Ela atravessou o corredor. Não fechou a porta, mas algo dentro dela se fechou para sempre.

Naquela noite, Sofía trancou-se no quarto que compartilhavam há algum tempo.

Deitou-se na cama sem tirar a roupa. Olhou para o teto branco e frio como uma lâmina cirúrgica.

Lembrou-se de Adrián defendendo-a na escola. O menino que se colocou na frente dela e disse: “Não incomodem ela. Ela vai ser melhor do que todos vocês.”

Lembrou-se de quando seu nariz sangrou enquanto brincava, e ele trouxe gelo enrolado em sua camiseta.

Lembrou-se de quando ela quebrou o braço e ele, sem dizer nada, ficou com ela o dia todo.

E também se lembrou do beijo. O primeiro que ele deu em Valeria.
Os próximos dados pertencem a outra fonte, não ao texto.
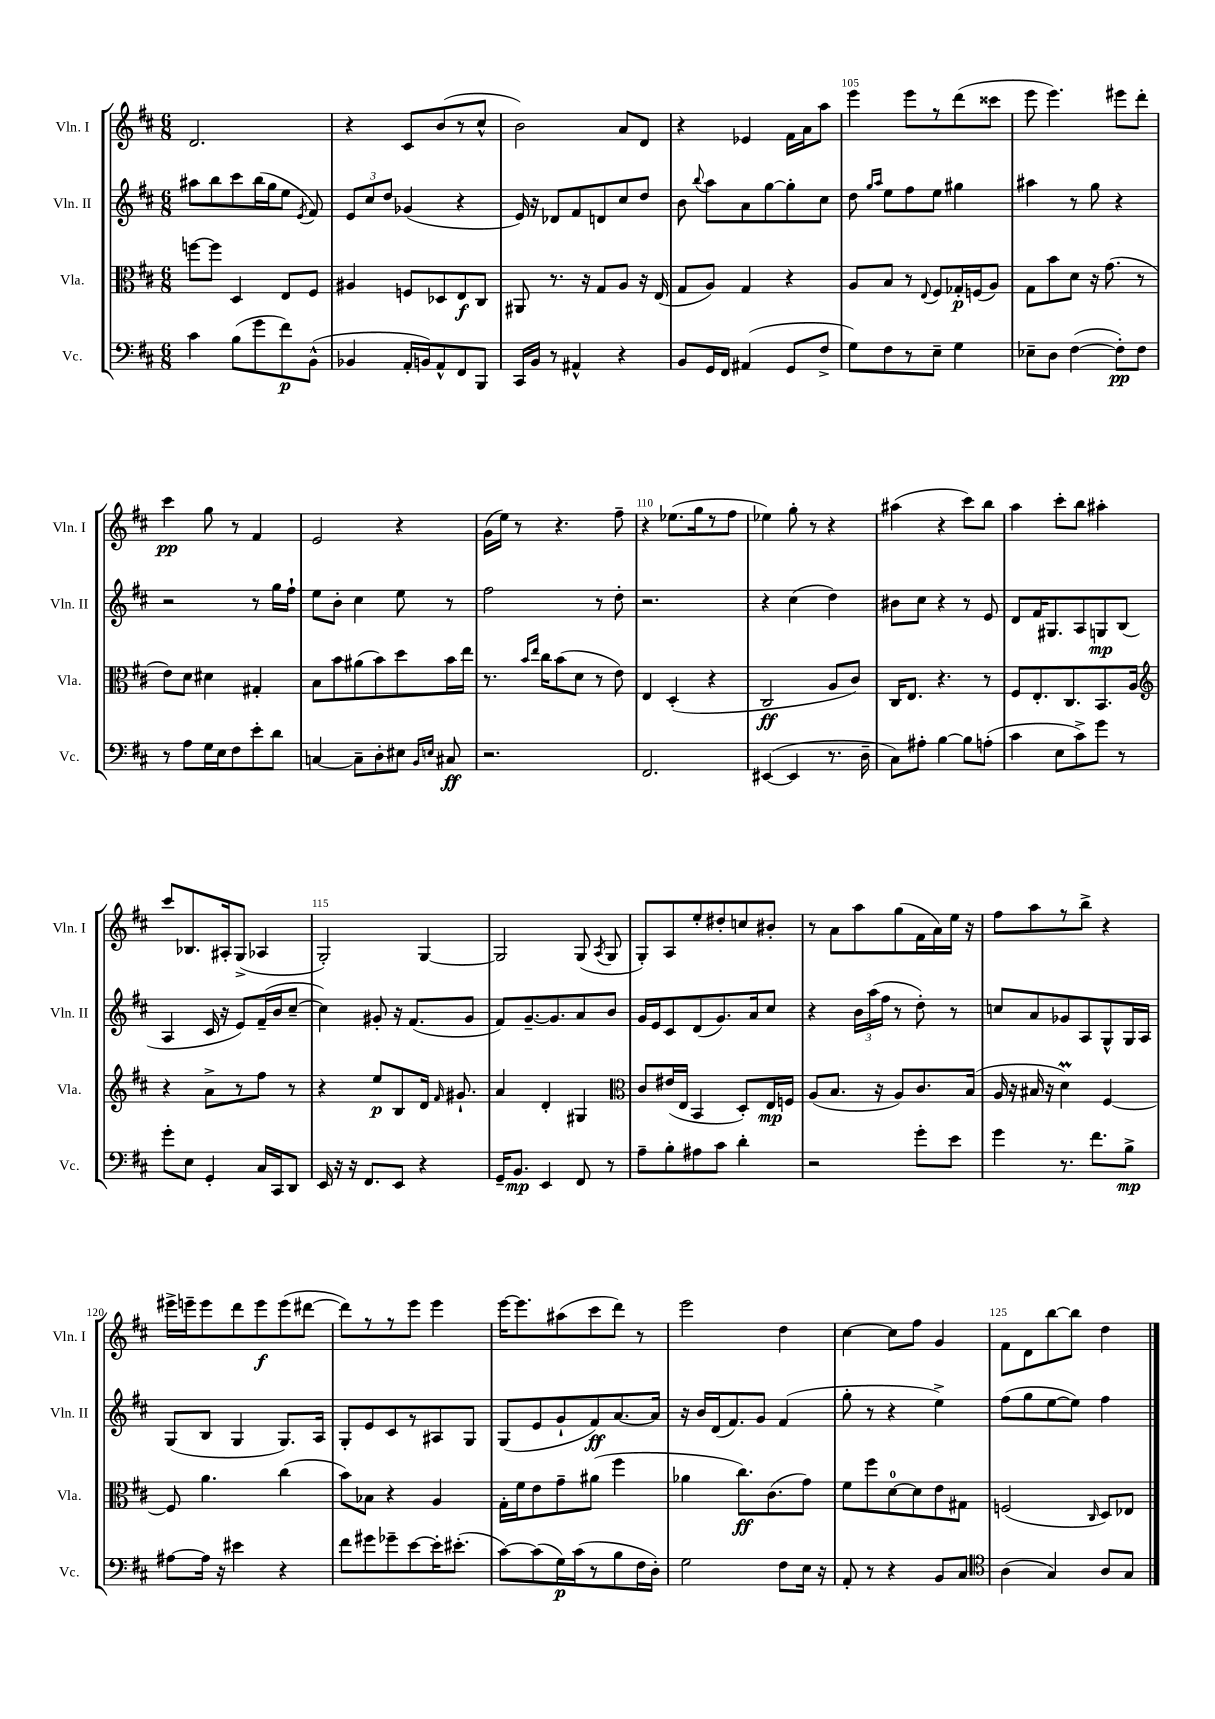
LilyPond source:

<<
\new StaffGroup <<
\new Staff = "s0" \with { instrumentName = "Vln. I" shortInstrumentName = "Vln. I" } {
    \clef treble \key d \major \numericTimeSignature \time 6/8
    \autoBeamOff d'2. |
    r4 cis'8[ b'8( r8 cis''8]-^ |
    b'2) a'8[ d'8] |
    r4 ees'4 fis'16[ a'16 a''8] |
    e'''4 e'''8[ r8 d'''8( cisis'''8] |
    e'''8 e'''4.) eis'''8[ d'''8]-. |
    cis'''4\pp g''8 r8 fis'4 |
    e'2 r4 |
    g'16[( e''16]) r8 r4. fis''8-- |
    r4 ees''8.[( g''16 r8 fis''8] |
    ees''4) g''8-. r8 r4 |
    ais''4( r4 cis'''8[) b''8] |
    a''4 cis'''8[-. b''8] ais''4-. |
    cis'''8[ bes8. ais16-. g8]->( aes4 |
    g2-.) g4~ |
    g2 g8( \acciaccatura { a8 } g8 |
    g8[-.) a8 e''8-. dis''8-. c''8 bis'8]-. |
    r8 a'8[ a''8 g''8( fis'16 a'16) e''16] r16 |
    fis''8[ a''8 r8 b''8]-> r4 |
    eis'''16[-> e'''16-- e'''8 d'''8 e'''8\f e'''8( dis'''8]~ |
    dis'''8[) r8 r8 e'''8] e'''4 |
    e'''16[~ e'''8. ais''8( cis'''8 d'''8]) r8 |
    e'''2 d''4 |
    cis''4~ cis''8[ fis''8] g'4 |
    fis'8[ d'8 b''8~ b''8] d''4 \bar "|." |
}
\new Staff = "s1" \with { instrumentName = "Vln. II" shortInstrumentName = "Vln. II" } {
    \clef treble \key d \major \numericTimeSignature \time 6/8
    \autoBeamOff ais''8[ b''8 cis'''8 b''16( g''16 e''8] \acciaccatura { e'8 } fis'8) |
    \tuplet 3/2 { e'8[ cis''8 d''8] } ges'4( r4 |
    e'16) r16 des'8[ fis'8 d'8 cis''8 d''8] |
    b'8 \appoggiatura { b''8 } a''8[ a'8 g''8~ g''8-. cis''8] |
    d''8 \grace { g''16[ a''16] } e''8[ fis''8 e''8] gis''4 |
    ais''4 r8 g''8 r4 |
    r2 r8 g''16[ fis''16]-! |
    e''8[ b'8]-. cis''4 e''8 r8 |
    fis''2 r8 d''8-. |
    r2. |
    r4 cis''4( d''4) |
    bis'8[ cis''8] r4 r8 e'8 |
    d'8[ fis'16 gis8. a8 g8\mp b8]( |
    a4 cis'16 r16 e'8[) fis'16--( b'16 cis''8]~-- |
    cis''4) gis'8-. r16 fis'8.[( gis'8] |
    fis'8[) g'8.~-- g'8. a'8 b'8] |
    g'16[ e'16 cis'8 d'8( g'8.) a'16 cis''8] |
    r4 \tuplet 3/2 { b'16[ a''16( fis''16] } r8 d''8-.) r8 |
    c''8[ a'8 ges'8 a8 g8-^ g16 a16] |
    g8[( b8] g4 g8.[) a16] |
    g8[-. e'8 cis'8 r8 ais8 g8] |
    g8[( e'8 g'8-! fis'8\ff) a'8.~ a'16] |
    r16 b'16[ d'16( fis'8.) g'8] fis'4( |
    g''8-. r8 r4 e''4->) |
    fis''8[( g''8 e''8~ e''8]) fis''4 \bar "|." |
}
\new Staff = "s2" \with { instrumentName = "Vla." shortInstrumentName = "Vla." } {
    \clef alto \key d \major \numericTimeSignature \time 6/8
    \autoBeamOff f''8[~ f''8] d4 e8[ fis8] |
    ais4 f8[ des8 e8\f cis8] |
    ais,8 r8. r16 g8[ a8] r16 e16( |
    g8[ a8]) g4 r4 |
    a8[ b8] r8 \appoggiatura { e8 } fis8[ ges16-.\p f16( a8]) |
    g8[ b'8 d'8] r16 g'8.( r8 |
    e'8[) d'8] dis'4 gis4-. |
    b8[ b'8 ais'8( b'8) d''8 b'16 e''16] |
    r8. \grace { b'16[ e''16] } cis''16[ b'8( d'8] r8 e'8) |
    e4 d4-.( r4 |
    cis2\ff a8[ cis'8]) |
    cis16[ e8.] r4. r8 |
    fis8[ e8.-. cis8. b,8. a16] |
    \clef treble r4 a'8[-> r8 fis''8] r8 |
    r4 e''8[\p b8 d'16] \grace { fis'16 } gis'8.-! |
    a'4 d'4-. gis4 |
    \clef alto cis'8[ eis'16( e16] b,4 d8[-.) e16\mp f16] |
    a8[( b8.] r16 a8[) cis'8. b16]( |
    a16 r16 bis16 r16 d'4\prall) fis4~ |
    fis8 a'4. cis''4( |
    b'8[) bes8] r4 a4 |
    g16[-. fis'16 e'8 g'8-- ais'8]( fis''4 |
    aes'4 cis''8.[\ff) cis'8.( g'8]) |
    fis'8[ fis''8 d'8-0~ d'8 e'8 gis8] |
    f2( \grace { cis16 } d8[) ees8] \bar "|." |
}
\new Staff = "s3" \with { instrumentName = "Vc." shortInstrumentName = "Vc." } {
    \clef bass \key d \major \numericTimeSignature \time 6/8
    \autoBeamOff cis'4 b8[( g'8 fis'8\p) b,8]-^( |
    bes,4 a,16[-. b,16) a,8-^ fis,8 b,,8] |
    cis,16[ b,16] r8 ais,4-^ r4 |
    b,8[ g,16 fis,16] ais,4( g,8[ fis8]-> |
    g8[) fis8 r8 e8]-- g4 |
    ees8[-- d8] fis4~( fis8[-.\pp) fis8] |
    r8 a8[ g16 e16 fis8 e'8-. d'8] |
    c4~ c8[-- d8-. eis8] \grace { b,16[ e16] } cis8\ff |
    r2. |
    fis,2. |
    eis,4~( eis,4 r8. d16-- |
    cis8[) ais8]-. b4~ b8[ a8]-.( |
    cis'4 e8[ cis'8->) g'8] r8 |
    g'8[-. e8] g,4-. cis16[ cis,16 d,8] |
    e,16 r16 r16 fis,8.[ e,8] r4 |
    g,16[-- b,8.]\mp e,4 fis,8 r8 |
    a8[-- b8-. ais8 cis'8] d'4-. |
    r2 g'8[-. e'8] |
    g'4 r8. fis'8.[ b8]->\mp |
    ais8[~ ais16] r16 eis'4 r4 |
    fis'8[ gis'8 ges'8-- e'8~ e'16-. eis'8.]-.( |
    cis'8[~) cis'8( g16\p) cis'16( r8 b8 fis16 d16]-.) |
    g2 fis8[ e16] r16 |
    a,8-. r8 r4 b,8[ cis8] |
    \clef tenor a4( g4) a8[ g8] \bar "|." |
}
>>
>>
\layout { \context { \Score currentBarNumber = #101 \override BarNumber.break-visibility = ##(#f #t #t) barNumberVisibility = #(every-nth-bar-number-visible 5) } }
Atrás da sala de aula e foi quando ela o viu, ele a viu.

E disse: “Eu não te devia isso”.

Desde então, Sofia soube que o coração de Adrián nunca teria espaço para dois.

Ela fechou os olhos. Mas não para dormir. Para decidir.

Ela não iria mais viver como um eco.

Ela não seria mais a médica conveniente, não iria mais dividir o teto com a mulher que sempre foi sua sombra.

Amanhã. Amanhã seria o dia.

Porque mesmo o amor mais silencioso... tem seu limite e Sofia, naquela madrugada... tinha acabado de chegar ao seu.

Adrián bateu na porta poucos segundos depois. Três batidas. Firmes. Nervosas.

—Sofía —sussurrou, em voz baixa.

Só recebeu silêncio do outro lado.

Na penumbra do corredor, a lembrança o assaltou como uma sombra com cheiro de eucalipto. No inverno passado, quando ele voltou com febre alta e uma pneumonia incipiente, foi ela quem o envolveu em cobertores, esfregou suas costas com pomada mentolada, mediu sua temperatura a cada hora. Com a voz quase adormecida, ele disse: “Não é necessário, Sofía.”

Ela olhou para ele. Acariciou-o como quem não espera nada em troca e apenas respondeu:

—Eu sei.

Aquela lembrança caiu como um peso em seu peito.

Agora, o frio da madeira queimava seus dedos.

E ele soube, com a mesma certeza com que se sente que já é tarde demais, que Sofia não estava mais do outro lado.